A few weeks ago I mentioned that indeed Jesus was an extremist. Indeed he was an absolutist. But he was an extremist, an absolutist for the only absolutism allowable – the absolutism of absolute love. Here is the paradox though, the absolutism of love is one where no one is turned away, where the last are first, the least the most cherished, the lost found and lifted up. The absolutism of love is one where the image of God we all share is what we look for first and seek to see into fruition. The absolutism of love rules out any ideological idolatry, any extremist hate, any hateful demagoguery either religious or political.

But love is a practice. It is not preaching. It is not prophesying. It is not politicking. Love means practicing. What I mean by practice is spiritual practice. It is a spiritual practice that helps us overcome unhealthy attachments and clinging to things and ideas and helps us live free and unhindered. Jesus offers us a powerful example. 

Jesus shows us what living a life of non-attachment means. In a perfect example of non-attachment in just three words, Jesus said, “Love your enemies.” What’s more, he did just that despite the horrific violence against him. What enabled this?

All through the gospels, we see Jesus getting away from all the madness and the chaos to silently sit with his loving Father. We saw a pretty typical example of this in our reading today. Jesus does the Work, being heart and hand of God here and now, but knows that breaking away from the barrage of stimuli and stress. He shut off the noise and the negativity by finding a quiet place and sitting with God.

Boy, do we need to follow Jesus’ example even more these days.

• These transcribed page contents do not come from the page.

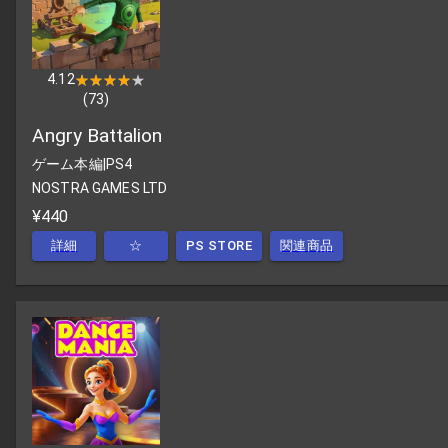
4.12
★★★★★
★★★★★
(
73
)
Angry Battalion
ゲーム本編
|
PS4
NOSTRA GAMES LTD
¥440
詳細
☆
PS STORE
関連商品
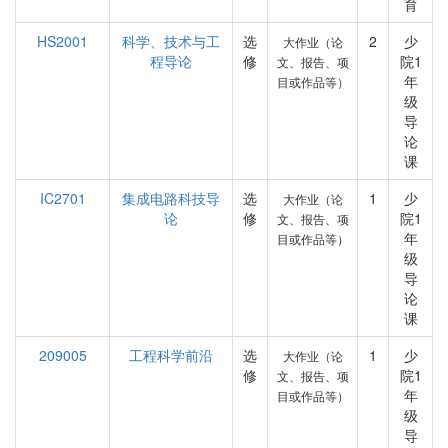
育
HS2001
科学、技术与工
选
2
少
大作业（论
程导论
修
院1
文、报告、项
年
目或作品等）
级
导
论
课
IC2701
集成电路科技导
选
1
少
大作业（论
论
修
院1
文、报告、项
年
目或作品等）
级
导
论
课
209005
工程科学前沿
选
1
少
大作业（论
修
院1
文、报告、项
年
目或作品等）
级
导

Jesus also prayed with his fellow Jews in synagogues and silently walked and dined and sat quietly with his disciples. I should say here, that, no we don’t see in the gospels any specific mention of Jesus sitting intentionally silently with his disciples. The gospels are about Jesus’ actions and teaching. But no doubt Jesus and his disciples, like with any group of friends that journey together and share a lot of time together, I am sure there were times they just sat together or walked or ate together and soaked in the calm and peace of no-words and silent camaraderie. The weariness of sojourning and travel by itself surely would lead them to simply stop and rest in the quietude of God for a little bit. That is what in essence the practice of mindfulness is – stopping and resting in the quietude of God. It is as natural of dropping down after a long day and just vegging for a little bit.  

The practice of silently sitting with God, not just individually, but as a community, a common unity, sitting silently with a God who is love and breathing the breath of compassion– we need this too in these troubling days. 

Call it prayer or mindfulness, meditation or contemplation, the point is sitting silently, with God, listening to the still small voice of the Spirit within. We need it individually, yes. But we need it even more communally. It is what church needs to begin being centrally about. It is what people need to join to create and continue in. The Beloved Community finds continuity, renewal in those quiet moments of sitting together and seeking God’s face together.

That is why we are here. Let us follow Jesus’ model. Let us practice non-attachment by finding a quiet place and practicing quiet and let us do the same together, basing the Beloved Community in the calm and simplicity of Divine Love. From this a Compassion will exude and transforming hearts one breath at a time.